Politicians have term limits. Bureaucrats don’t. Agency heads and career staff often stay for decades, building networks and influence. They attend the same conferences, swap jobs between agencies, and develop loyalties to their institutions, not the public.
A former FDA advisor once joked, “New commissioners come in with big ideas. We smile, nod, and wait them out. They leave in four years. We’re still here.” This isn’t laziness—it’s institutional inertia. Bureaucracies resist change like antibodies attacking a virus.
The result? Policies outlive their usefulness. Medicare still uses 1970s-era software. The Nuclear Regulatory Commission struggles to approve next-gen reactors, clinging to Cold War-era fears. Meanwhile, private sector advancements—AI, green energy, telehealth—hit a wall of “wait for permission.”
This isn’t a doom-and-gloom story. Solutions exist, but they require courage.

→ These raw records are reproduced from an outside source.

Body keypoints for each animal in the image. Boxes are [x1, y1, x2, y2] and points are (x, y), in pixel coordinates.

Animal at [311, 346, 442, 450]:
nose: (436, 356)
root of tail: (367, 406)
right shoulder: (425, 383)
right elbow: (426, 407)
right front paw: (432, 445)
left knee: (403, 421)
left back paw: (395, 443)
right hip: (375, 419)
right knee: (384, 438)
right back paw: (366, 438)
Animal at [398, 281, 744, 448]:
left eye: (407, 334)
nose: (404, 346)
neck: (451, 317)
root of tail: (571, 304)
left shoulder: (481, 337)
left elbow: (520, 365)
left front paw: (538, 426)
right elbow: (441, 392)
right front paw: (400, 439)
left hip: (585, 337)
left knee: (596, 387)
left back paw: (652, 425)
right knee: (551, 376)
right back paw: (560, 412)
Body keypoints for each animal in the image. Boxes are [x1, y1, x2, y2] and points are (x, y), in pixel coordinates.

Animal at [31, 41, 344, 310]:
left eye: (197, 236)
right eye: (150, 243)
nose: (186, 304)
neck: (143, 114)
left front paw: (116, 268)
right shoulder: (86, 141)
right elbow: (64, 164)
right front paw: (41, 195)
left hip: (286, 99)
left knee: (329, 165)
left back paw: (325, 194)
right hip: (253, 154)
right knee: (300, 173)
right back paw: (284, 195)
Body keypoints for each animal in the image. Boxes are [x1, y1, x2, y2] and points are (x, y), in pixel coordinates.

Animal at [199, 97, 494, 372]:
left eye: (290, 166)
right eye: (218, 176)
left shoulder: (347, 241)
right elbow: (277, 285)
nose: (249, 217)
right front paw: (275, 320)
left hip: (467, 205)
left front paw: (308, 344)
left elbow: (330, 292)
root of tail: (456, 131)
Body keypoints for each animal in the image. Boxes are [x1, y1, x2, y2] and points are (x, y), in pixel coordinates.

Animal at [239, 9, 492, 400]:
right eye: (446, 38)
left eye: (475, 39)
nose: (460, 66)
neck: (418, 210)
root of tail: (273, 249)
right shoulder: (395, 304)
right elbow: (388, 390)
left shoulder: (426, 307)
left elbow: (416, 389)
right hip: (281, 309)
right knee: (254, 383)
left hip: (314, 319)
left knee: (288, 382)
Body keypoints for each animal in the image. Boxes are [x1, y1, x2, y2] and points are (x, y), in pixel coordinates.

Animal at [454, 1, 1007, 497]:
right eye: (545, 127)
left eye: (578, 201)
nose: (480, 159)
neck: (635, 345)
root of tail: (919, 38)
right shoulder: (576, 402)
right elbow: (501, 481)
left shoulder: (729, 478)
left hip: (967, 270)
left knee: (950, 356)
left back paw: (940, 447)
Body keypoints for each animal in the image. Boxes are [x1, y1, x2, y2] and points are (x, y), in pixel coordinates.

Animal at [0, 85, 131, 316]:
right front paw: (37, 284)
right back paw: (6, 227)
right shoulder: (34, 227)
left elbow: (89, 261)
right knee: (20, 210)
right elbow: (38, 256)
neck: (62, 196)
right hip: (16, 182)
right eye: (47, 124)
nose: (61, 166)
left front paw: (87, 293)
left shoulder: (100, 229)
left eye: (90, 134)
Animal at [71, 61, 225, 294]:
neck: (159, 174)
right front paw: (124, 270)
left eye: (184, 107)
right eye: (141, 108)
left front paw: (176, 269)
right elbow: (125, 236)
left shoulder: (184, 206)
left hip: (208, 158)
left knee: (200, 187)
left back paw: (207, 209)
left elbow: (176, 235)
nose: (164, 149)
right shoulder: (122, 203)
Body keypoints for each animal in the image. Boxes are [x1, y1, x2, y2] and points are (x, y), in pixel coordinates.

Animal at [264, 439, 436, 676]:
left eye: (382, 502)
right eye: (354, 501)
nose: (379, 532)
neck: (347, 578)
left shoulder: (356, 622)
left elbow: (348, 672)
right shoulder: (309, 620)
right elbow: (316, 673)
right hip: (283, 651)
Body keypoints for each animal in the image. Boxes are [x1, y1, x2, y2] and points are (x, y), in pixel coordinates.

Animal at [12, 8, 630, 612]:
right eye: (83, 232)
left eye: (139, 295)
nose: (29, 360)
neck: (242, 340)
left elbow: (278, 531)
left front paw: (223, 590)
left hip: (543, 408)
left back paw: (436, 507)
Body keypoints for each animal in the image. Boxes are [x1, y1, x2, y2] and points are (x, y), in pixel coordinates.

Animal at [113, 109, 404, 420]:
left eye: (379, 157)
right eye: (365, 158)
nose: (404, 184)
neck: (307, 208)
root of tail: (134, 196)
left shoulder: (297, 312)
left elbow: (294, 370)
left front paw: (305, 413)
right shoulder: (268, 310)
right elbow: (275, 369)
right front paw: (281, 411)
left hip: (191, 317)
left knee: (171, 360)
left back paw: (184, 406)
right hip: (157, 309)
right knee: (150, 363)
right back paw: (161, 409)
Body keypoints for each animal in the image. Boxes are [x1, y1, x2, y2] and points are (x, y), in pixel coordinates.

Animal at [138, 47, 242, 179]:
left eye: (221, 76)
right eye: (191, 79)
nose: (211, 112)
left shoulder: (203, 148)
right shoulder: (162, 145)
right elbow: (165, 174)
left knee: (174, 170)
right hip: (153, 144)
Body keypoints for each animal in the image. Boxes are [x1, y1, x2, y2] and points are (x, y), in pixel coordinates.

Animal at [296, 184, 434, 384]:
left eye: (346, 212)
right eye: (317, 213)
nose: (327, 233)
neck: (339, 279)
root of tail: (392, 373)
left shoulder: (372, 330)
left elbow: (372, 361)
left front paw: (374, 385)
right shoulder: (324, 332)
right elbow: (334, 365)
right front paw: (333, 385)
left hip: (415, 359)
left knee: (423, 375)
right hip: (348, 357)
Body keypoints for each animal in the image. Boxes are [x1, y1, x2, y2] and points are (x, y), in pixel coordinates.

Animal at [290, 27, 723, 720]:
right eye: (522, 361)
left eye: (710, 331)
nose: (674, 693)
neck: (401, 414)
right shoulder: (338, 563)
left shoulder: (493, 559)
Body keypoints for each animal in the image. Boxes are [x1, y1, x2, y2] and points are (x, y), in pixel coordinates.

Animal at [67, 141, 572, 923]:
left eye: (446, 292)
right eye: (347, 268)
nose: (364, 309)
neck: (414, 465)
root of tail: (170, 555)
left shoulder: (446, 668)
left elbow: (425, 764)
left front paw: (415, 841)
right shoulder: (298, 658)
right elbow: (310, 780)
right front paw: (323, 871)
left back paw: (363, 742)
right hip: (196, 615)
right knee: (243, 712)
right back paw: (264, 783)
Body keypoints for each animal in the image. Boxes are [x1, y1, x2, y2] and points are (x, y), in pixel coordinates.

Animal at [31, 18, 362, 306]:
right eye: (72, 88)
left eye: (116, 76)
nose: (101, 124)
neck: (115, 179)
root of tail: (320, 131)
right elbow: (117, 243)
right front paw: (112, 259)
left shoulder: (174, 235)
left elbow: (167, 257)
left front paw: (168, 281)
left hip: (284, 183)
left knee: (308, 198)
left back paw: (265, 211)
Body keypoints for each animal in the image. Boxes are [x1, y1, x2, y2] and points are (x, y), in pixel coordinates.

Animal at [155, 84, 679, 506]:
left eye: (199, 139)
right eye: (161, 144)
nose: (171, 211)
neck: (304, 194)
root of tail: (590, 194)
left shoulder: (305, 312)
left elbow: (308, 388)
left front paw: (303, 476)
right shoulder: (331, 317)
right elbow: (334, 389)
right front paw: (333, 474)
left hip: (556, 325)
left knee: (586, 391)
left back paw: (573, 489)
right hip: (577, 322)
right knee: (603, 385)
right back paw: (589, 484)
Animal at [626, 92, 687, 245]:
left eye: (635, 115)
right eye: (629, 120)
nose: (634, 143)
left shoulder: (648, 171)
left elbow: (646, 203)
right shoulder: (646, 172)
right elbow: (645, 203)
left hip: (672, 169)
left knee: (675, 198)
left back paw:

Grassroots pressure works. In 2021, a coalition of farmers pushed Missouri to streamline agricultural permits, cutting wait times by 70%. Imagine scaling that nationwide.
Power corrupts, but unnoticed power corrupts unnoticed. The administrative state didn’t set out to rule, yet here we are. The fix starts with asking simple questions: Who benefits from this rule? Who’s accountable? And why can’t we vote them out?
Stay curious. Ask harder questions. And remember—kings wear suits now, not crowns.